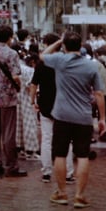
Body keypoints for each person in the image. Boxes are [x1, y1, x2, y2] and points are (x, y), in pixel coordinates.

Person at [40, 31, 106, 209]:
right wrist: (103, 118)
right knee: (83, 155)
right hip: (84, 116)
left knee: (60, 154)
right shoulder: (91, 66)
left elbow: (42, 55)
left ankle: (61, 193)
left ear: (64, 46)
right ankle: (79, 195)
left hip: (61, 115)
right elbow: (99, 94)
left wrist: (58, 42)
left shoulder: (59, 61)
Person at [29, 33, 75, 184]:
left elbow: (34, 84)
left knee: (47, 140)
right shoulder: (66, 61)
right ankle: (68, 174)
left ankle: (46, 172)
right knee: (66, 140)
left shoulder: (42, 64)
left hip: (46, 105)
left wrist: (32, 100)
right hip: (64, 105)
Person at [0, 26, 27, 178]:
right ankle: (11, 165)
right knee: (9, 133)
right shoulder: (12, 53)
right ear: (10, 37)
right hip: (8, 97)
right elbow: (16, 75)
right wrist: (19, 86)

........

Problem
When a line holds the string "elbow", pull it out of the listing.

Response below
left elbow: (42, 55)
right elbow: (99, 94)
left elbow: (34, 84)
right elbow: (16, 75)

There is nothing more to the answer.